If there was one friendly outcome that could be achieved by Julia Gillard’s three-day visit to Papua New Guinea that starts tomorrow it would be this.
Free up visa arrangements for Papua New Guineans who want to visit Australia.
This single issue is one that divides reality from Australia’s rhetoric that PNG is one of its most important international partners.
Yet the visa policy is harsh and discriminatory. It catches Australia out in its relationship with PNG and is a source of real angst for Papua New Guineans.
New Zealanders have ease of entry into Australia; why not Papua New Guineans – who, because of the past colonial connection, have arguably a closer relationship with Australia.

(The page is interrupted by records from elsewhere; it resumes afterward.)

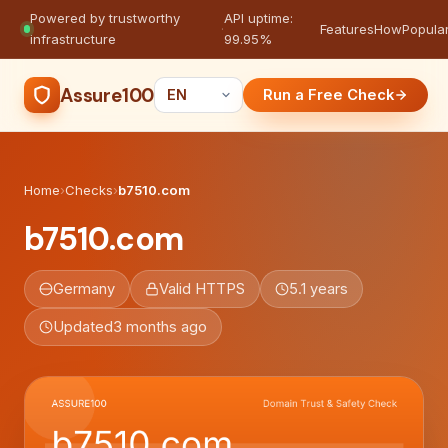
Powered by trustworthy
API uptime:
·
Features
How
Popula
infrastructure
99.95%
Assure100
Run a Free Check
Home
›
Checks
›
b7510.com
b7510.com
Germany
Valid HTTPS
5.1 years
Updated
3 months ago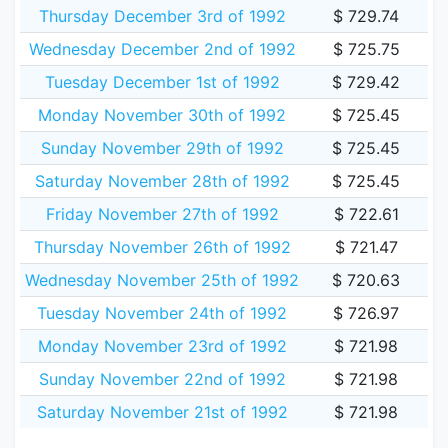
Thursday December 3rd of 1992
$ 729.74
Wednesday December 2nd of 1992
$ 725.75
Tuesday December 1st of 1992
$ 729.42
Monday November 30th of 1992
$ 725.45
Sunday November 29th of 1992
$ 725.45
Saturday November 28th of 1992
$ 725.45
Friday November 27th of 1992
$ 722.61
Thursday November 26th of 1992
$ 721.47
Wednesday November 25th of 1992
$ 720.63
Tuesday November 24th of 1992
$ 726.97
Monday November 23rd of 1992
$ 721.98
Sunday November 22nd of 1992
$ 721.98
Saturday November 21st of 1992
$ 721.98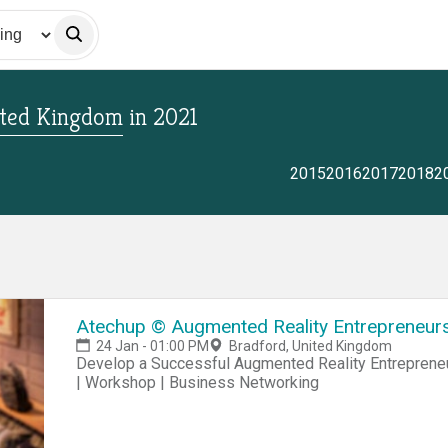
ited Kingdom
in
2021
2015
2016
2017
2018
2
Atechup © Augmented Reality Entrepreneursh
24 Jan - 01:00 PM
Bradford, United Kingdom
Develop a Successful Augmented Reality Entrepreneur
| Workshop | Business Networking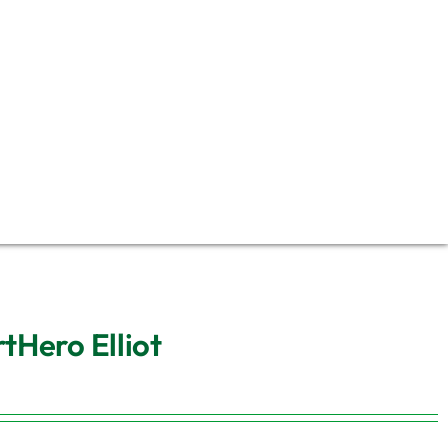
tHero Elliot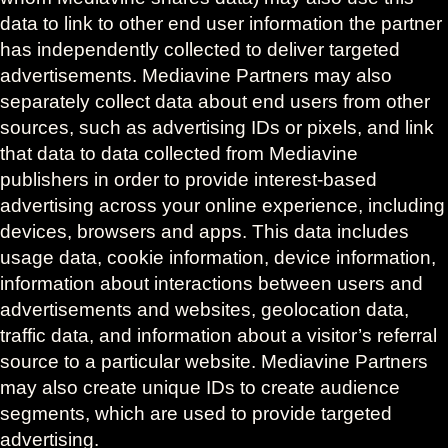
data to link to other end user information the partner
has independently collected to deliver targeted
advertisements. Mediavine Partners may also
separately collect data about end users from other
sources, such as advertising IDs or pixels, and link
that data to data collected from Mediavine
publishers in order to provide interest-based
advertising across your online experience, including
devices, browsers and apps. This data includes
usage data, cookie information, device information,
information about interactions between users and
advertisements and websites, geolocation data,
traffic data, and information about a visitor’s referral
source to a particular website. Mediavine Partners
may also create unique IDs to create audience
segments, which are used to provide targeted
advertising.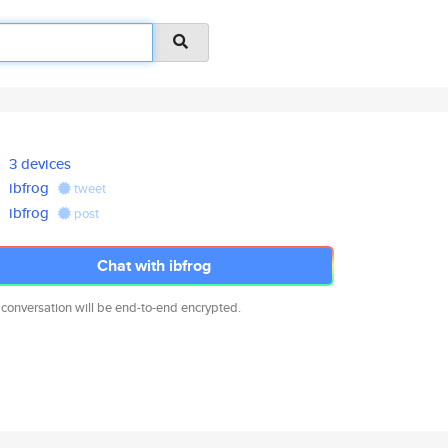
3 devices
ibfrog
tweet
ibfrog
post
Chat with ibfrog
 conversation will be end-to-end encrypted.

When Australians land at Port Moresby’s Jackson’s Airport they can get a visa right there and then.
Papua New Guineans have to go through a torrid process to gain similar right of entry to Australia – and are frequently denied that privilege.
And, if Julia Gillard cannot offer PNG some better visa system, she should at least have the decency to explain what Australia’s problem is.
At present the whole issue is shrouded with a thick blanket of silent hypocrisy.
Ms Gillard arrives in Port Moresby tomorrow for her first visit to PNG and will attend a state dinner hosted by Peter O'Neill that night before meeting with the entire PNG cabinet on Friday.
She will pay inspect the liquefied natural gas project installation at Papapapa, pay the obligatory visit to Bomana War Cemetery and meet up with local women at Port Moresby’s Gerehu market amongst other activities.
Is three days in Port Moresby really three days in PNG?